----- Data section -----

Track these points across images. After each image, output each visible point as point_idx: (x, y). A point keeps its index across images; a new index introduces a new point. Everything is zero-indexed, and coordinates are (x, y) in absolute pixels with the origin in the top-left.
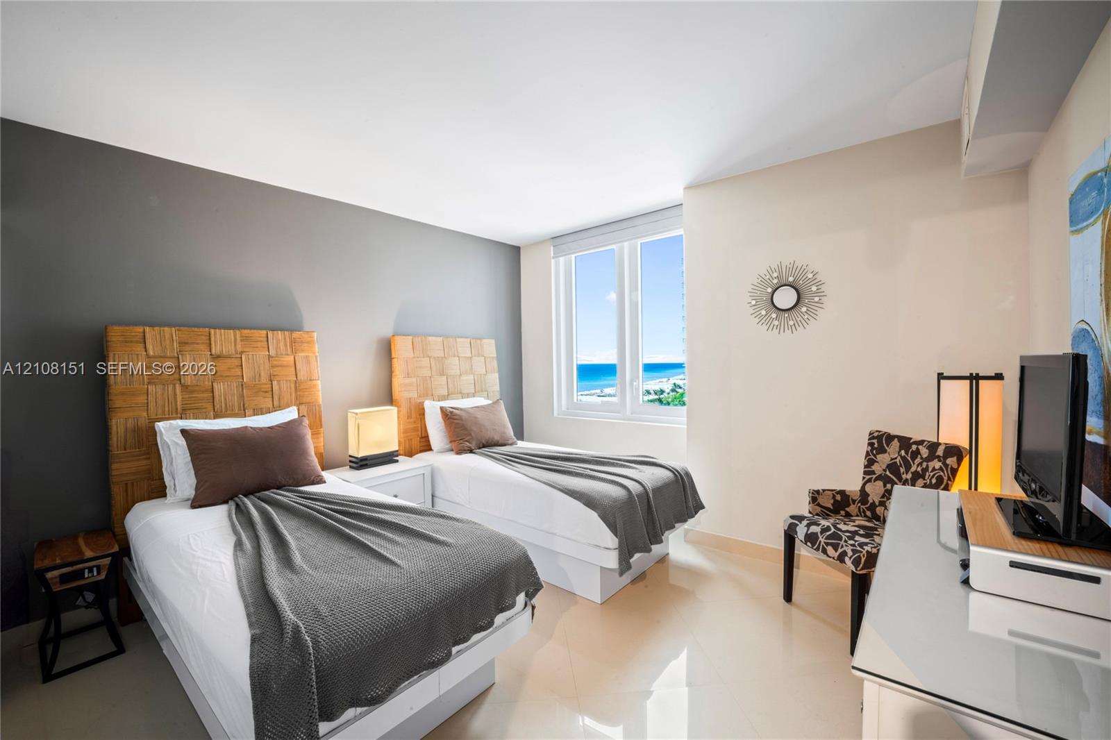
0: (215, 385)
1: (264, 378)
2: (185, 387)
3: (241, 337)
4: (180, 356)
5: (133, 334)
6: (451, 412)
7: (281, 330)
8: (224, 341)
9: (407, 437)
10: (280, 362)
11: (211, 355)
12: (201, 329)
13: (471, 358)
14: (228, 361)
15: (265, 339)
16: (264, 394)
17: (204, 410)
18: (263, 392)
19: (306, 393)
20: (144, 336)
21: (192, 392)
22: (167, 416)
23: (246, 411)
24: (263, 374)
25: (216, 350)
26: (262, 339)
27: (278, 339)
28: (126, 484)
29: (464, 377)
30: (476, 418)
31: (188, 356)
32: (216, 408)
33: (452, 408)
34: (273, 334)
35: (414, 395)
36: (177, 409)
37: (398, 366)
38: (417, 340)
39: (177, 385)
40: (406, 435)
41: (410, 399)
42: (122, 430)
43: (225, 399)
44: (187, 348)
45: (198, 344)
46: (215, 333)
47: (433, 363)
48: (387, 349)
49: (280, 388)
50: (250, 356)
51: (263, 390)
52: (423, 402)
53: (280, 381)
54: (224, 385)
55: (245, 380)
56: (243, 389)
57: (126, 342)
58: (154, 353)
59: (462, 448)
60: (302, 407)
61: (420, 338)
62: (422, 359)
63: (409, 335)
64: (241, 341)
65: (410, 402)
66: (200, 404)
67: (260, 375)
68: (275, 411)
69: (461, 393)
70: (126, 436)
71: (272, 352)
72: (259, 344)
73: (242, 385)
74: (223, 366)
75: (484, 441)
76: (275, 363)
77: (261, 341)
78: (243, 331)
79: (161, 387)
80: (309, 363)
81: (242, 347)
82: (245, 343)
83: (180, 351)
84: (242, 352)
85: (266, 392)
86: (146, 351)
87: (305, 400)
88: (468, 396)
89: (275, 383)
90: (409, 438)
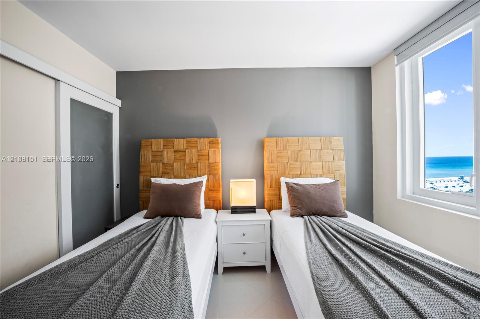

-----

**What you will do**:
Restate word for word the lines from the one with "56: (243, 389)" to the end of the material, both included. Do not include the pictures.

**Answer to the exercise**:
56: (243, 389)
57: (126, 342)
58: (154, 353)
59: (462, 448)
60: (302, 407)
61: (420, 338)
62: (422, 359)
63: (409, 335)
64: (241, 341)
65: (410, 402)
66: (200, 404)
67: (260, 375)
68: (275, 411)
69: (461, 393)
70: (126, 436)
71: (272, 352)
72: (259, 344)
73: (242, 385)
74: (223, 366)
75: (484, 441)
76: (275, 363)
77: (261, 341)
78: (243, 331)
79: (161, 387)
80: (309, 363)
81: (242, 347)
82: (245, 343)
83: (180, 351)
84: (242, 352)
85: (266, 392)
86: (146, 351)
87: (305, 400)
88: (468, 396)
89: (275, 383)
90: (409, 438)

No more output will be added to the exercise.